For the average worker and lower middle class, the recession continues. For Blacks and Latinos, especially youth, their situation is dire.

Everyone knows that inequality is getting greater. The top 10% are making gains, the top 1% are raking in even more dough and the top 0.1% are jumping ahead even further.

Incomes for the bottom 90%, however, are stagnating or dropping.

The Republicans made racist and xenophobic appeals to scapegoat Blacks, other minorities and “foreigners” and “immigrants” for the bad economic situation, winning votes on this basis. But the Democrats had virtually nothing to offer.

A November 8 New York Times op-ed, headlined “Democrats’ Weak Economic Message Is Exposed”, reflected this reality.

But this “weakness” was not the result of bad election policy choices. It flowed from the record of the Democrats.

Even just starting with the 2007-08 financial crisis and Great Recession, what did the Democrats offer?
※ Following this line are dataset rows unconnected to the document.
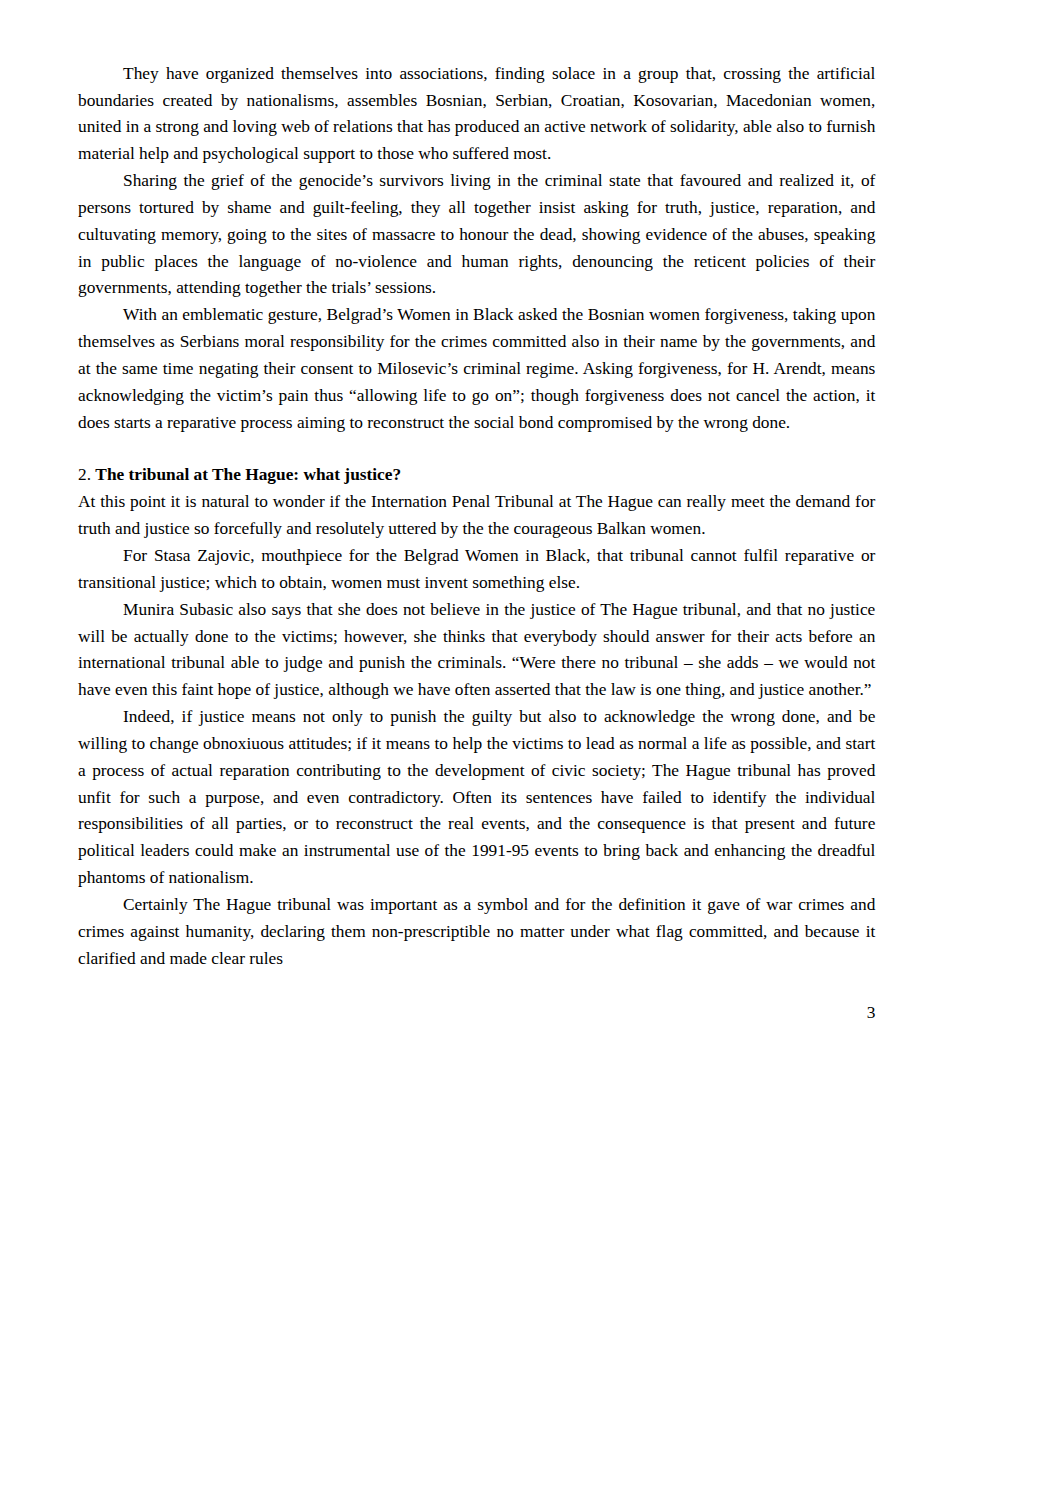They have organized themselves into associations, finding solace in a group that, crossing the artificial boundaries created by nationalisms, assembles Bosnian, Serbian, Croatian, Kosovarian, Macedonian women, united in a strong and loving web of relations that has produced an active network of solidarity, able also to furnish material help and psychological support to those who suffered most.
Sharing the grief of the genocide’s survivors living in the criminal state that favoured and realized it, of persons tortured by shame and guilt-feeling, they all together insist asking for truth, justice, reparation, and cultuvating memory, going to the sites of massacre to honour the dead, showing evidence of the abuses, speaking in public places the language of no-violence and human rights, denouncing the reticent policies of their governments, attending together the trials’ sessions.
With an emblematic gesture, Belgrad’s Women in Black asked the Bosnian women forgiveness, taking upon themselves as Serbians moral responsibility for the crimes committed also in their name by the governments, and at the same time negating their consent to Milosevic’s criminal regime. Asking forgiveness, for H. Arendt, means acknowledging the victim’s pain thus “allowing life to go on”; though forgiveness does not cancel the action, it does starts a reparative process aiming to reconstruct the social bond compromised by the wrong done.
2. The tribunal at The Hague: what justice?
At this point it is natural to wonder if the Internation Penal Tribunal at The Hague can really meet the demand for truth and justice so forcefully and resolutely uttered by the the courageous Balkan women.
For Stasa Zajovic, mouthpiece for the Belgrad Women in Black, that tribunal cannot fulfil reparative or transitional justice; which to obtain, women must invent something else.
Munira Subasic also says that she does not believe in the justice of The Hague tribunal, and that no justice will be actually done to the victims; however, she thinks that everybody should answer for their acts before an international tribunal able to judge and punish the criminals. “Were there no tribunal – she adds – we would not have even this faint hope of justice, although we have often asserted that the law is one thing, and justice another.”
Indeed, if justice means not only to punish the guilty but also to acknowledge the wrong done, and be willing to change obnoxiuous attitudes; if it means to help the victims to lead as normal a life as possible, and start a process of actual reparation contributing to the development of civic society; The Hague tribunal has proved unfit for such a purpose, and even contradictory. Often its sentences have failed to identify the individual responsibilities of all parties, or to reconstruct the real events, and the consequence is that present and future political leaders could make an instrumental use of the 1991-95 events to bring back and enhancing the dreadful phantoms of nationalism.
Certainly The Hague tribunal was important as a symbol and for the definition it gave of war crimes and crimes against humanity, declaring them non-prescriptible no matter under what flag committed, and because it clarified and made clear rules
3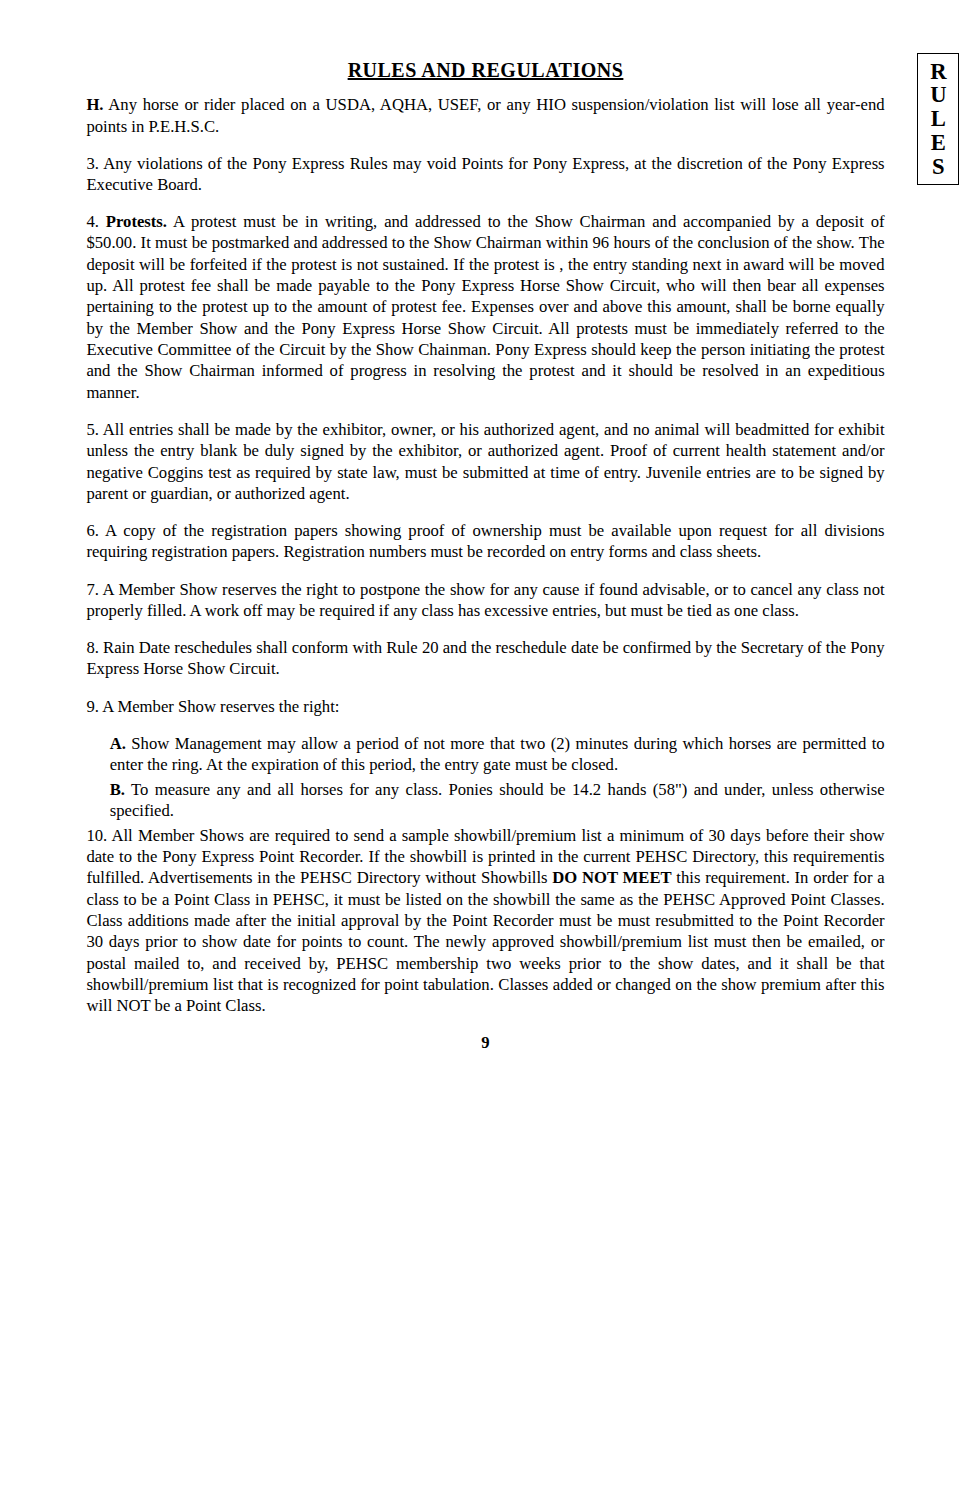R U L E S
RULES AND REGULATIONS
H. Any horse or rider placed on a USDA, AQHA, USEF, or any HIO suspension/violation list will lose all year-end points in P.E.H.S.C.
3. Any violations of the Pony Express Rules may void Points for Pony Express, at the discretion of the Pony Express Executive Board.
4. Protests. A protest must be in writing, and addressed to the Show Chairman and accompanied by a deposit of $50.00. It must be postmarked and addressed to the Show Chairman within 96 hours of the conclusion of the show. The deposit will be forfeited if the protest is not sustained. If the protest is , the entry standing next in award will be moved up. All protest fee shall be made payable to the Pony Express Horse Show Circuit, who will then bear all expenses pertaining to the protest up to the amount of protest fee. Expenses over and above this amount, shall be borne equally by the Member Show and the Pony Express Horse Show Circuit. All protests must be immediately referred to the Executive Committee of the Circuit by the Show Chainman. Pony Express should keep the person initiating the protest and the Show Chairman informed of progress in resolving the protest and it should be resolved in an expeditious manner.
5. All entries shall be made by the exhibitor, owner, or his authorized agent, and no animal will beadmitted for exhibit unless the entry blank be duly signed by the exhibitor, or authorized agent. Proof of current health statement and/or negative Coggins test as required by state law, must be submitted at time of entry. Juvenile entries are to be signed by parent or guardian, or authorized agent.
6. A copy of the registration papers showing proof of ownership must be available upon request for all divisions requiring registration papers. Registration numbers must be recorded on entry forms and class sheets.
7. A Member Show reserves the right to postpone the show for any cause if found advisable, or to cancel any class not properly filled. A work off may be required if any class has excessive entries, but must be tied as one class.
8. Rain Date reschedules shall conform with Rule 20 and the reschedule date be confirmed by the Secretary of the Pony Express Horse Show Circuit.
9. A Member Show reserves the right:
A. Show Management may allow a period of not more that two (2) minutes during which horses are permitted to enter the ring. At the expiration of this period, the entry gate must be closed.
B. To measure any and all horses for any class. Ponies should be 14.2 hands (58") and under, unless otherwise specified.
10. All Member Shows are required to send a sample showbill/premium list a minimum of 30 days before their show date to the Pony Express Point Recorder. If the showbill is printed in the current PEHSC Directory, this requirementis fulfilled. Advertisements in the PEHSC Directory without Showbills DO NOT MEET this requirement. In order for a class to be a Point Class in PEHSC, it must be listed on the showbill the same as the PEHSC Approved Point Classes. Class additions made after the initial approval by the Point Recorder must be must resubmitted to the Point Recorder 30 days prior to show date for points to count. The newly approved showbill/premium list must then be emailed, or postal mailed to, and received by, PEHSC membership two weeks prior to the show dates, and it shall be that showbill/premium list that is recognized for point tabulation. Classes added or changed on the show premium after this will NOT be a Point Class.
9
First was the seamless transition from the Bush to the Obama administrations on the response to the crisis. This was to bail out the big financial institutions that were the centre of the crisis.

Trillions in outright gifts and loans were showered on these institutions. But no help was given to the millions of working-class families whose homes were foreclosed on by the banks.

The big banks were bailed out, under the concept that they were too big to allow to fail.

In the years since, the Obama administration refused to bring criminal charges against individuals in these institutions who violated laws in their feeding frenzy leading up to the crisis.

Instead, there have been fines levelled against some of these institutions, which they write off as expenses.

So as well “too big to fail”, the Democratic administration, with full Republican support, added the principle of “too big to jail”.

Poor abandoned

The Obama administration has done nothing substantial to aid the unemployed and underemployed during the recession and its aftermath.

For example, it did not launch a government program to hire the jobless to rebuild the country's ageing and dangerous infrastructure of roads, bridges or railways -- or to rebuild blighted cities.

A campaign of urban renewal would have gone far in building affordable housing and alleviating the crisis-aggravated housing situation.

Such projects could have greatly cut joblessness, as well as bettered the country for everyone.

But the Democrats, tailing the Republicans, went in the opposite direction. They slashed government spending -- at the federal, state and local levels - on services like education, fire departments, veterans' benefits and food aid for the poor.

Along the same lines, there have been bipartisan drives to privatise education and other government services. Tuition for post-high school education has soared.

Much of this was done by the Democrats with the excuse that “compromise” had to be reached with the Republicans to “get things done”.

It meant that in the elections, the Democrats were unable to offer more of the same policies they have been following.

No wonder that tens of millions did not bother to vote. But there was one result of these elections that did indicate that if there was a mass workers’ party that put forward a pro-worker program, it could have had an effect.

There were referendums in some states and cities proposing a raise in the minimum wage -- and for the most part, these were won.

Significantly, these referendums were successful even in four states that Republicans won.